Can you repeat the data from the line with "Ready to take the next step?" up to and including the line with "and Arts Hub in Bairnsdale.", keeping every word unchanged?

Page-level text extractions

------------------------------------------------------------------------

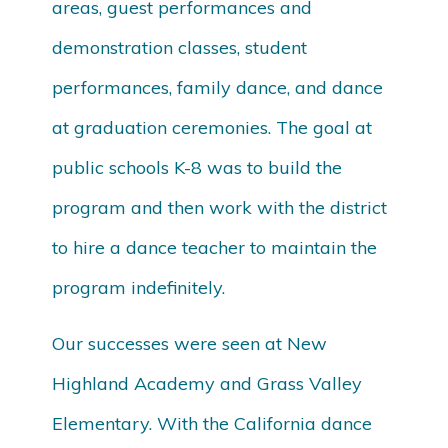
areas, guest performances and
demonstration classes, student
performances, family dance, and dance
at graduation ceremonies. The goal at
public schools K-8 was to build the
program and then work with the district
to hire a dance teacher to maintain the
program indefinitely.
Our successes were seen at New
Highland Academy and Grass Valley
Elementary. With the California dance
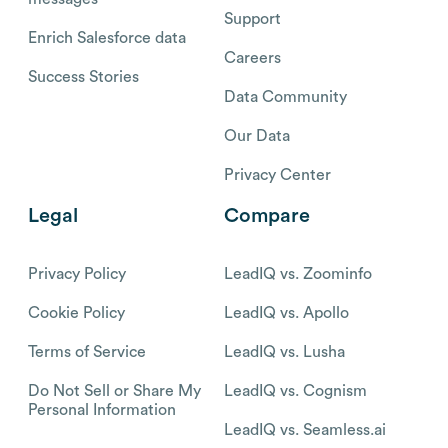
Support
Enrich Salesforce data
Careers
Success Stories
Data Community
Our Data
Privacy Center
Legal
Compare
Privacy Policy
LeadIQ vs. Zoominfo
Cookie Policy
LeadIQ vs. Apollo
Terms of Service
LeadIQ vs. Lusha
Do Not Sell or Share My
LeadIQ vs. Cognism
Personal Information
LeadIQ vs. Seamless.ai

------------------------------------------------------------------------

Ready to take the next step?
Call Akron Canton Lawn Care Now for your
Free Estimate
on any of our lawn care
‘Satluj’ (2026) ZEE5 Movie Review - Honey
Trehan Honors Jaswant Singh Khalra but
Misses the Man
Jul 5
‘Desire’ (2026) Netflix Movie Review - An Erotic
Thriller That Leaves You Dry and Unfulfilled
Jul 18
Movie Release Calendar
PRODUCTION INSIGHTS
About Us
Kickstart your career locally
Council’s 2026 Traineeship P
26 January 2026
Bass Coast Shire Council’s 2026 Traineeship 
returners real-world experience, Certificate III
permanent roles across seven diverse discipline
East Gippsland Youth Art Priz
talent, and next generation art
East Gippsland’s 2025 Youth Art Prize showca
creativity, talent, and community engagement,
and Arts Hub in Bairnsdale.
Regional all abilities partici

------------------------------------------------------------------------

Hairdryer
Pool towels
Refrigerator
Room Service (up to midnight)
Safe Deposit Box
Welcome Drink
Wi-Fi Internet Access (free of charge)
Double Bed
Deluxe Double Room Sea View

------------------------------------------------------------------------

THE COMPLETED TASK:
Ready to take the next step?
Call Akron Canton Lawn Care Now for your
Free Estimate
on any of our lawn care
‘Satluj’ (2026) ZEE5 Movie Review - Honey
Trehan Honors Jaswant Singh Khalra but
Misses the Man
Jul 5
‘Desire’ (2026) Netflix Movie Review - An Erotic
Thriller That Leaves You Dry and Unfulfilled
Jul 18
Movie Release Calendar
PRODUCTION INSIGHTS
About Us
Kickstart your career locally
Council’s 2026 Traineeship P
26 January 2026
Bass Coast Shire Council’s 2026 Traineeship 
returners real-world experience, Certificate III
permanent roles across seven diverse discipline
East Gippsland Youth Art Priz
talent, and next generation art
East Gippsland’s 2025 Youth Art Prize showca
creativity, talent, and community engagement,
and Arts Hub in Bairnsdale.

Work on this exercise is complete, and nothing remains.